──────── SUPPLIED PASSAGE ────────
PARCC Faculty Research Associates in the Area of International and Intra-state Conflict  

Bruce Dayton is Adjunct Assistant Professor, Political Science and Assistant Director of the Global Affairs Institute. At the Moynihan Institute Dayton heads research projects on transboundary crisis management, human security, and the de-escalation of violent intrastate conflict. He also serves as the Executive Director of the International Society of Political Psychology (ISPP), an international academic society with nearly one-thousand members across the globe dedicated to examining the relationship between political and psychological phenomena. He received his Ph.D. from Syracuse University in 1999.

Miriam Elman is an Associate Professor in the Department of Political Science and one of the Faculty Research Directors of International and Intra-state Conflicts at the Program for the Advancement of Research on Conflict and Collaboration (PARCC).  She is also the Director of the Project on Democracy in the Middle East (DIME) at the Moynihan Institute of Global Affairs and a member of the Advisory Board and Steering Committees for the Judaic Studies Program, the Institute for National Security and Counterterrorism (INSCT), and the Middle Eastern Studies Program. Dr. Elman received her Ph.D. from Columbia University in 1996.
────────
WRITTEN INSTRUCTION 1. Can you reproduce a stretch of the PARCC faculty profiles word for word, beginning at the words "Bruce Dayton is" and stopping after the words "University in 1999."?
WRITTEN INSTRUCTION 2. Could you carry on the PARCC faculty profiles from the point after their final sentence?
──────── DATASET RECORDS ────────
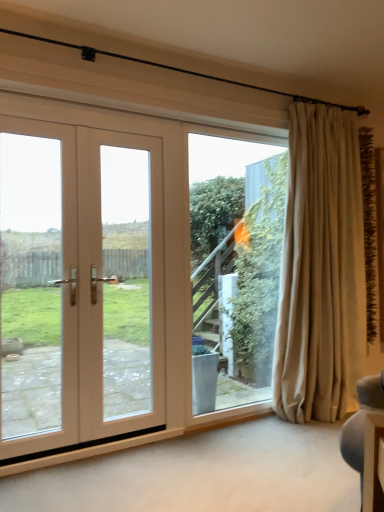
Question: From a real-world perspective, is white wood door at left beneath transparent glass window at center?

Choices:
 (A) yes
 (B) no

Answer: (B)

Question: Is white wood door at left positioned before transparent glass window at center?

Choices:
 (A) yes
 (B) no

Answer: (A)

Question: From the image's perspective, does white wood door at left appear lower than transparent glass window at center?

Choices:
 (A) no
 (B) yes

Answer: (A)

Question: Can transparent glass window at center be found inside white wood door at left?

Choices:
 (A) no
 (B) yes

Answer: (A)

Question: Could you tell me if white wood door at left is turned towards transparent glass window at center?

Choices:
 (A) no
 (B) yes

Answer: (A)

Question: Can you confirm if white wood door at left is smaller than transparent glass window at center?

Choices:
 (A) yes
 (B) no

Answer: (B)

Question: Is beige fabric curtain at right shorter than white wood door at left?

Choices:
 (A) yes
 (B) no

Answer: (B)

Question: Is beige fabric curtain at right at the right side of white wood door at left?

Choices:
 (A) yes
 (B) no

Answer: (A)

Question: Is beige fabric curtain at right completely or partially outside of white wood door at left?

Choices:
 (A) no
 (B) yes

Answer: (B)

Question: Can you confirm if beige fabric curtain at right is taller than white wood door at left?

Choices:
 (A) yes
 (B) no

Answer: (A)

Question: Is beige fabric curtain at right surrounding white wood door at left?

Choices:
 (A) yes
 (B) no

Answer: (B)

Question: Would you say beige fabric curtain at right is a long distance from white wood door at left?

Choices:
 (A) no
 (B) yes

Answer: (A)

Question: Does beige fabric curtain at right have a lesser width compared to transparent glass window at center?

Choices:
 (A) no
 (B) yes

Answer: (A)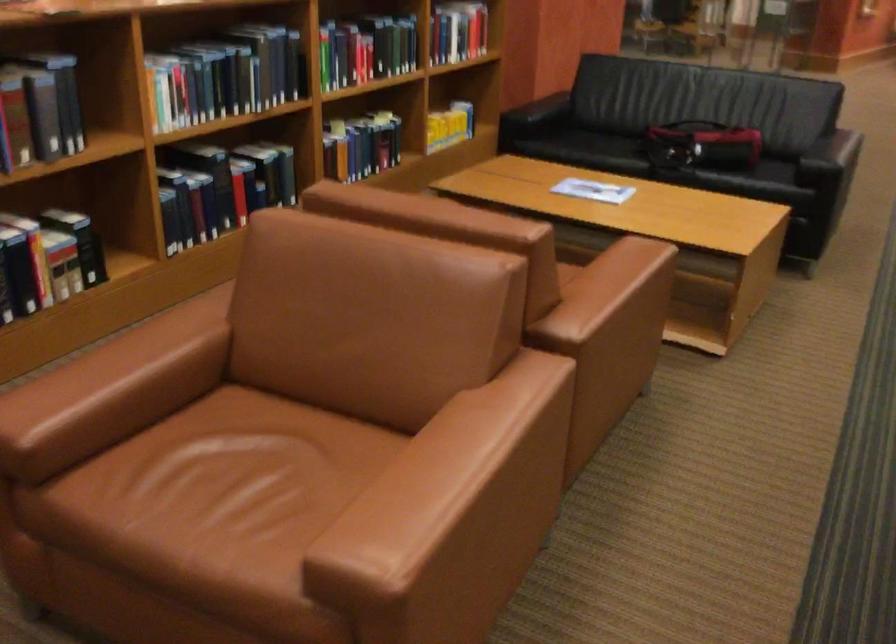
────────
TASK OUTPUT 1.
Bruce Dayton is Adjunct Assistant Professor, Political Science and Assistant Director of the Global Affairs Institute. At the Moynihan Institute Dayton heads research projects on transboundary crisis management, human security, and the de-escalation of violent intrastate conflict. He also serves as the Executive Director of the International Society of Political Psychology (ISPP), an international academic society with nearly one-thousand members across the globe dedicated to examining the relationship between political and psychological phenomena. He received his Ph.D. from Syracuse University in 1999.

TASK OUTPUT 2.
Catherine M. Gerard serves as Associate Director of Executive Education Programs and Director of the Program for the Advancement of Research on Conflict and Collaboration at Syracuse University’s Maxwell School of Citizenship and Public Affairs. In that role, she manages the Master of Arts in Public Administration degree program, serves as graduate course professor for the Department of Public Administration, and designs and delivers executive education programs for domestic and international customers. Ms. Gerard teaches leadership for managers at many levels.  Her graduate course at the Maxwell School is targeted for mid-careers managers from public and nonprofit organizations in the United States and abroad. Ms. Gerard holds an M.A., University of Toronto and an M.P.A. from Rockefeller College.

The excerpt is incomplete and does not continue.